MENELITI, mengoreksi, dan mengawasi gerak-gerik hati adalah perkara yang sangat penting. Karena hati merupakan sumber dan poros amal. Melalaikan urusan hati akan berakibat rusaknya amal. Oleh sebab itu, seorang mukmin harus senantiasa mengintrospeksi diri sebelum dan sesudah melakukan amal. Siapa tahu ada cacat dan penyakit yang tersembunyi di dalam amalnya, sementara dia tidak menyadarinya?
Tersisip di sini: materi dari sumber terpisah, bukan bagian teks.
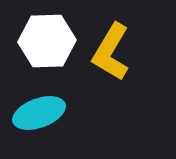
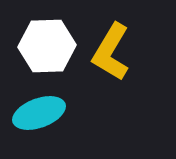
white hexagon: moved 5 px down
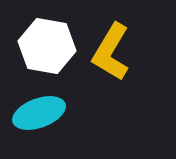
white hexagon: rotated 12 degrees clockwise
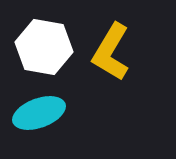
white hexagon: moved 3 px left, 1 px down
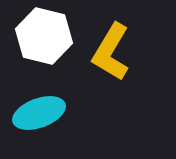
white hexagon: moved 11 px up; rotated 4 degrees clockwise
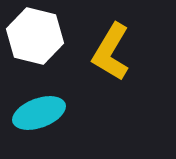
white hexagon: moved 9 px left
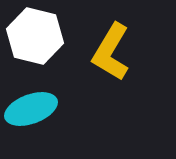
cyan ellipse: moved 8 px left, 4 px up
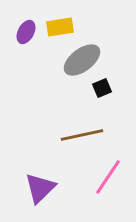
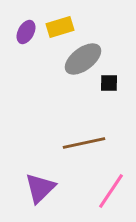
yellow rectangle: rotated 8 degrees counterclockwise
gray ellipse: moved 1 px right, 1 px up
black square: moved 7 px right, 5 px up; rotated 24 degrees clockwise
brown line: moved 2 px right, 8 px down
pink line: moved 3 px right, 14 px down
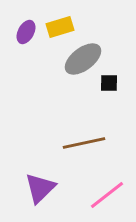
pink line: moved 4 px left, 4 px down; rotated 18 degrees clockwise
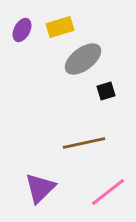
purple ellipse: moved 4 px left, 2 px up
black square: moved 3 px left, 8 px down; rotated 18 degrees counterclockwise
pink line: moved 1 px right, 3 px up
BACA JUGA: Introspeksi Diri untuk Menjemput Jodoh
al-Hasan rahimahullah berkata, “Semoga Allah merahmati seorang hamba yang berhenti mencermati keinginan hatinya sebelum melakukan sesuatu. Apabila niatnya untuk Allah, maka dia akan teruskan. Namun apabila untuk selain-Nya, maka akan dia tunda -sampai niatnya benar.” (Ighatsat al-Lahfan, hal. 111)
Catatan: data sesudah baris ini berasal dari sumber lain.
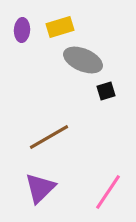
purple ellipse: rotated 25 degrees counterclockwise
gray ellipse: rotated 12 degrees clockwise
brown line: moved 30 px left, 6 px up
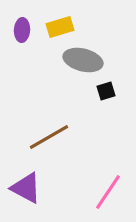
gray ellipse: rotated 9 degrees counterclockwise
purple triangle: moved 14 px left; rotated 48 degrees counterclockwise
Imam Ahmad meriwayatkan dari Umar bin Khattab radhiyallahu ’anhu, bahwa beliau pernah berpesan, “Hisablah diri kalian sebelum kelak kalian akan dihisab di hari kiamat. Timbanglah amal-amal kalian sebelum kelak amal kalian ditimbang. Karena hal itu akan lebih ringan di timbangan kalian esok -di akhirat- dengan kalian menghisab diri kalian pada hari ini di dunia. Dan hiasilah diri kalian -dengan takwa untuk menyambut hari persidangan yang besar, yang pada hari itu kalian akan disidang dan tiada satu perkara pun yang tersembunyi dari kalian.” (Lihat Ighatsat al-Lahfan, hal. 106)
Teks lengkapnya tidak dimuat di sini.